Outre Rhône-Alpes, l'école est présente dans trois régions : Nord, Ile-de-France, Provence-Alpes-Côte d'Azur. Pierre Gilibert rêve que chaque région en France puisse avoir son école dans les cinq ans. Ce cadre chez EDF, père de trois enfants, qui a souhaité garder une activité malgré son handicap, espère bien y arriver, en alliant courage et ténacité.
"Votre enfant est hyperactif"
Une mère, cofondatrice d'une association sur le trouble déficitaire de l'attention avec hyperactivité.
Ce n'est qu'après des années d'errance, de questionnements, que le diagnostic de trouble déficitaire de l'attention avec hyperactivité (TDAH) a été posé pour Ludovic (son prénom a été modifié pour préserver son anonymat). Il avait alors 17 ans.
Pourtant, dès son plus jeune âge, sa maman avait l'impression que son fils"manquait d'autonomie". "Il ne s'habillait pas seul, était tout le temps en décalage", se souvient-elle.

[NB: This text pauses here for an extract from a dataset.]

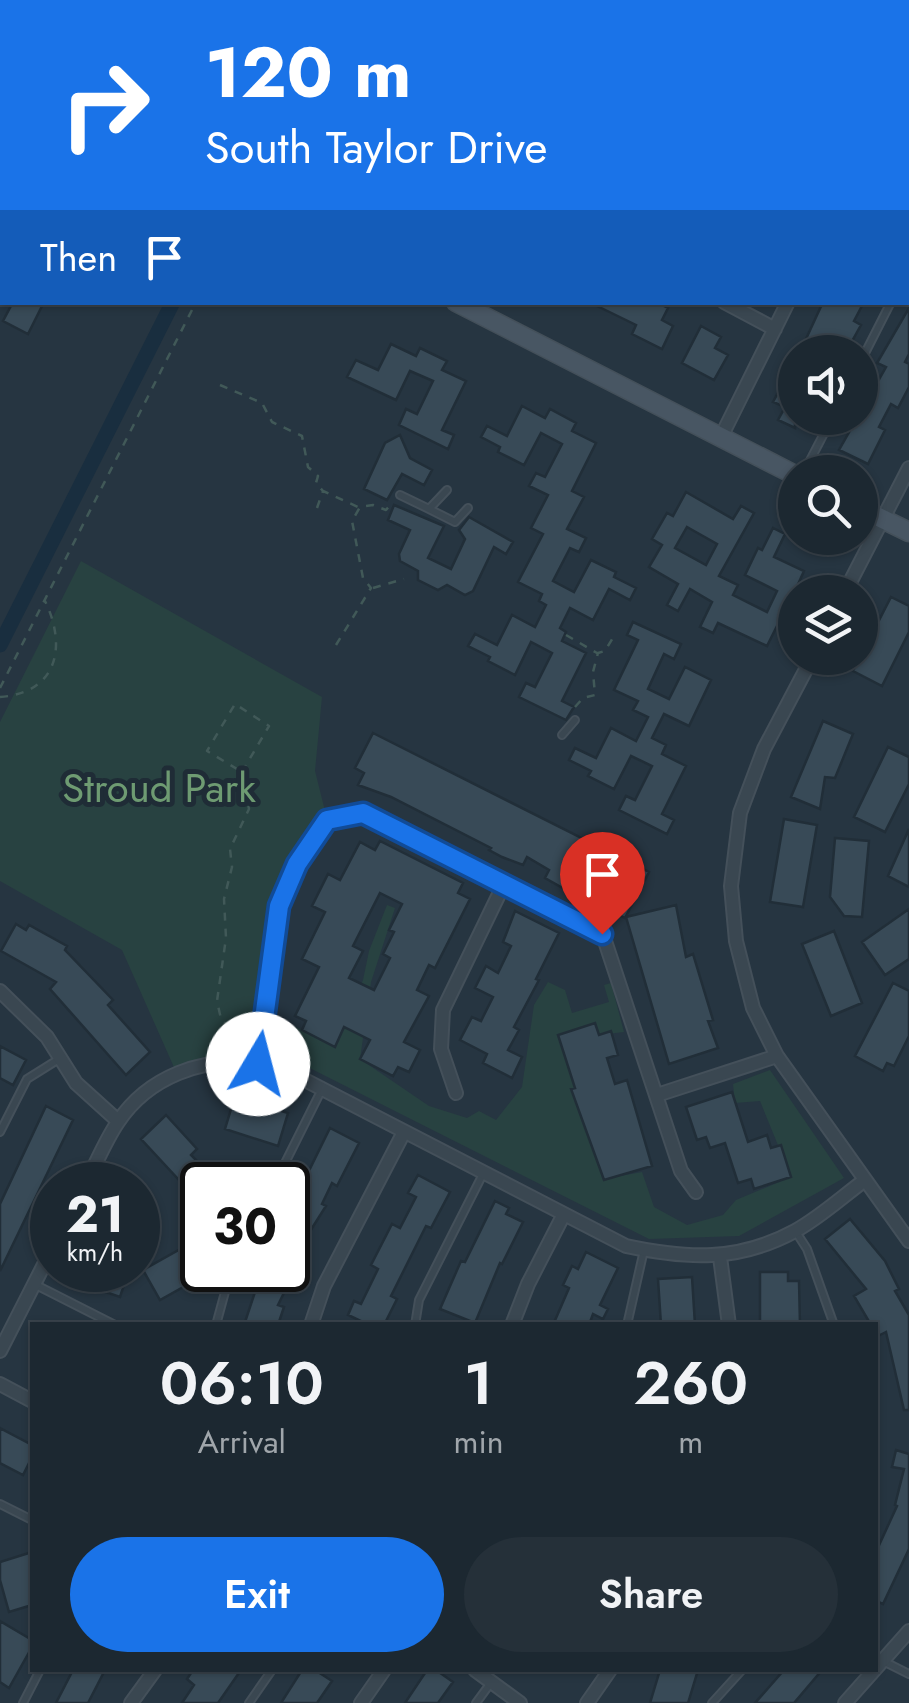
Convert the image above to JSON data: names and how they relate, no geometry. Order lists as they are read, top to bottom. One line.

En CP, ses copains l'appelaient "le Martien". Puis, au fil des ans, les rendez-vous auprès des médecins, psychologues, se succèdent, mais "rien d'anormal n'est décelé".
A l'école primaire, les enseignants constatent que l'enfant n'est pas concentré, a des problèmes d'attention, sans plus. Au collège, ses résultats scolaires commencent à baisser, il oublie sans cesse ses affaires, ne note pas ses cours, ses devoirs, il est collé régulièrement, est rejeté par les autres enfants. Après de nombreux rendez-vous chez des médecins, psychologues... c'est un pédopsychiatre de l'hôpital Robert-Debré, à Paris, qui pose le diagnostic, en 2002 : "Je pense que votre enfant esthyperactif."
Cette mère part alors en quête d'information sur Internet. Il n'existe aucun site français à l'époque, mais des sites francophones canadiens et belges. Avec d'autres parents rencontrés sur un forum, elle décide alors, en 2002, de créer une association. Celle-ci regroupe des personnes concernées par ce trouble, personnellement atteintes, ou des proches l'étant.
Ludovic a obtenu son baccalauréat, ne prend plus de méthylphénidate (Ritaline), a aujourd'hui un travail, fait un métier qu'il aime, même s'il a quelques soucis de gestion administrative dans sa vie privée, car il est distrait.
La plupart des parents ont été confrontés à cette errance de diagnostics, une incompréhension de la part de l'entourage familial, médical, scolaire."Les enseignants, souvent en difficulté face aux enfants ayant un TDAH, vont parfois jusqu'à interpréter cela comme une défaillance de l'encadrement parental", explique cette cofondatrice de l'Association TDAH France, qui compte 1 200 adhérents et 3 800 familles depuis 2002.
L'objectif de l'association est donc d'aider les familles à avoir un juste diagnostic, de leur donner accès à une bonne connaissance du trouble, de son mode de fonctionnement, et de proposer une aide scolaire, etc. En respectant la singularité de chaque enfant.